[BRANO DI TESTO]
━━━━━━
Trasferimento del lavoratore e relativa motivazione

Trasferimento del lavoratore e relativa motivazione

1.Considerazioni preliminari e di merito

Va premesso che il trasferimento dei lavoratori da una sede ad altra dell’azienda (rectius, da un’unità produttiva ad altra funzionalmente autonome tra di loro, ex art. 35, l. n. 300/1970, cd. Statuto dei lavoratori) è disciplinato dall’art. 2103 cod. civ. che, al comma 8, così dispone «Il lavoratore non può essere trasferito da un'unità produttiva ad un'altra se non per comprovate ragioni tecniche, organizzative e produttive».

Venerdi 28 Gennaio 2022

Con due recenti sentenze la Cassazione (8 novembre 2021 n. 32506 e n. 19143 del 6 luglio 2021), si è nuovamente espressa in ordine all’onere datoriale di motivazione delle ragioni che hanno determinato la decisione aziendale di trasferire il lavoratore da una sede ad un’altra della stessa azienda.

La sentenza n. 32506/2021 ha riguardato un trasferimento individuale da una sede del Centro sud (Napoli) a Milano di un dipendente, trasferimento necessitato - ad avviso aziendale, peraltro riscontrato non pretestuoso ma realistico dalla sentenza, pertanto condiviso - da una significativa riduzione delle attività del settore "Health Care" del Centro-Sud Italia, implicante una sensibile diminuzione di fatturato determinativa di una riduzione di organico, con ottimizzazione di impiego del personale, il tutto giustificato anche in ragione delle politiche regionali di austerity introdotte nell'anno di riferimento. L’antecedente sentenza n.19143/2021 ha, invece, riguardato un trasferimento collettivo attuato da un’azienda, che aveva spostato in altra sede un intero settore.

Nella fattispecie del trasferimento collettivo esaminata da Cass. n.19143/2021, i lavoratori ricorrenti contro il trasferimento hanno eccepito che il datore non aveva comunicato i motivi del trasferimento e non aveva altresì indicato loro le modalità di attuazione dei criteri di scelta (carichi di famiglia, anzianità, esigenze tecnico-produttive ed organizzative) mutuati dalla legge n. 223 del 1991 (disciplinante il licenziamento collettivo), che - a loro avviso - sarebbero stati recepiti dal contratto collettivo applicato dall’azienda datrice di lavoro. Mentre la Corte territoriale ha accolto le loro argomentazioni, la Cassazione è andata di diverso avviso – avendo, peraltro, ritenuto inapplicabile, per il trasferimento, il richiamo ai criteri di scelta ex lege n. 223/1991 disposti per il licenziamento – giungendo, pertanto, a censurare le conclusioni raggiunte dalla Corte d’appello.

Nella fattispecie di cui alla sentenza n. 32506/2021 – riguardante un trasferimento individuale da Napoli a Milano per riduzione di attività nella sede originaria – la Cassazione ha invece confermato le argomentazioni della Corte d’appello che aveva ritenuto legittimo il trasferimento e disatteso il ricorso del dipendente.
━━━━━━
Dati sui punti chiave del corpo o della mano
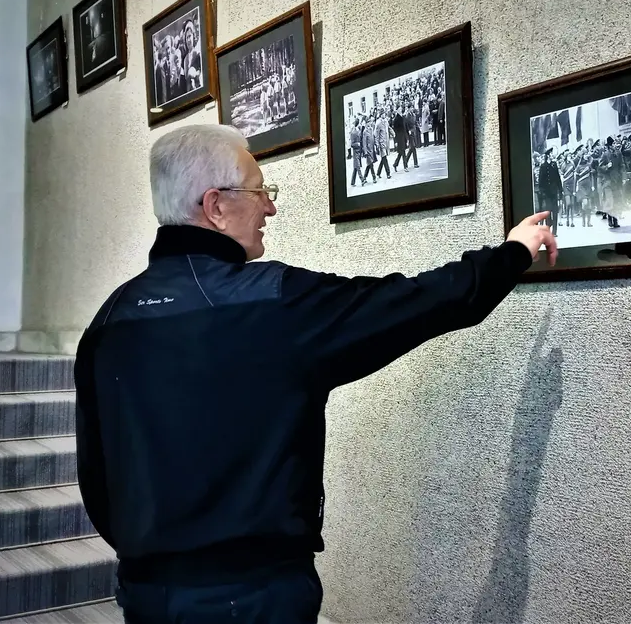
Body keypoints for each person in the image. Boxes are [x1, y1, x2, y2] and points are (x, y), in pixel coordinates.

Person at [73, 124, 558, 624]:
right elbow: (414, 304)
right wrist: (513, 252)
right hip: (254, 596)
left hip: (147, 594)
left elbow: (96, 477)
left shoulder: (109, 319)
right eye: (259, 191)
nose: (269, 207)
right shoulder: (272, 302)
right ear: (215, 206)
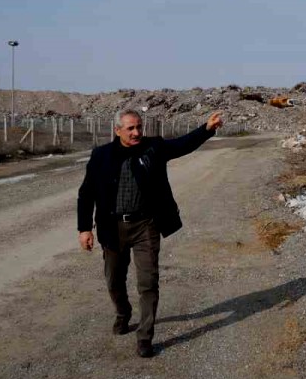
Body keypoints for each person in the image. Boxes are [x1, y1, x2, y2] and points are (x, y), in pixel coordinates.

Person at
━━━━━━
[CONSEGNA 1] Ricopia dal testo sul trasferimento del lavoratore il passo compreso tra "1.Considerazioni preliminari e" e "della stessa azienda.", estremi inclusi.
[CONSEGNA 2]
Rispondi a queste domande sul testo sul trasferimento del lavoratore:
(a) Quale articolo del codice civile disciplina il trasferimento dei lavoratori da un'unità produttiva a un'altra?
(b) Da quale città a quale città è avvenuto il trasferimento esaminato dalla sentenza n. 32506/2021?
(c) Quale legge disciplina il licenziamento collettivo?
[CONSEGNA 3] Come prosegue il testo sul trasferimento del lavoratore? Riprendilo subito dopo l'ultima frase riportata.

[RISPOSTA SCRITTA 1]
1.Considerazioni preliminari e di merito

Va premesso che il trasferimento dei lavoratori da una sede ad altra dell’azienda (rectius, da un’unità produttiva ad altra funzionalmente autonome tra di loro, ex art. 35, l. n. 300/1970, cd. Statuto dei lavoratori) è disciplinato dall’art. 2103 cod. civ. che, al comma 8, così dispone «Il lavoratore non può essere trasferito da un'unità produttiva ad un'altra se non per comprovate ragioni tecniche, organizzative e produttive».

Venerdi 28 Gennaio 2022

Con due recenti sentenze la Cassazione (8 novembre 2021 n. 32506 e n. 19143 del 6 luglio 2021), si è nuovamente espressa in ordine all’onere datoriale di motivazione delle ragioni che hanno determinato la decisione aziendale di trasferire il lavoratore da una sede ad un’altra della stessa azienda.

[RISPOSTA SCRITTA 2]
(a) L'art. 2103 cod. civ.
(b) Da Napoli a Milano.
(c) La legge n. 223 del 1991.

[RISPOSTA SCRITTA 3]
2. I principi di diritto asseriti in motivazione dalla Corte di Cassazione nelle due sentenze

Le motivazioni di rigetto dei ricorsi dei lavoratori - avverso i provvedimenti aziendali di trasferimento - sono pressoché identiche per entrambe le fattispecie e sono sintetizzabili nelle seguenti affermazioni:

a) quanto all’eccepita mancata (o carente) comunicazione aziendale dei motivi del trasferimento, entrambe le sentenze fanno rilevare che: «la comunicazione del trasferimento del lavoratore, come pure la richiesta dei motivi e la relativa risposta, in difetto di una diversa previsione, sono assoggettate al principio generale di libertà delle forme» e che, pertanto, salvo che l’obbligo della forma scritta non risulti introdotto dal ccnl ad essi applicato, anche la forma orale é da considerarsi legittima; asserendo altresì che il provvedimento aziendale che dispone il trasferimento «non deve necessariamente contenere l’indicazione dei motivi, né il datore di lavoro ha l’obbligo di rispondere al lavoratore che li richieda (…), salvo che sia contestata la legittimità del trasferimento, avendo in tal caso il datore di lavoro l’onere di allegare e provare in giudizio le fondate ragioni che lo hanno determinato e non potendo limitarsi a negare la sussistenza dei motivi di illegittimità oggetto di allegazione e richiesta probatoria della controparte» costituita dal lavoratore; precisando, comunque, che Il controllo giurisdizionale sulla legittimità del provvedimento datoriale, a norma dell’art. 2103 cod. civ., deve effettuarsi anche alla luce dei principi generali di correttezza e buona fede di cui agli artt. 1175 e 1375 del cod. civ. .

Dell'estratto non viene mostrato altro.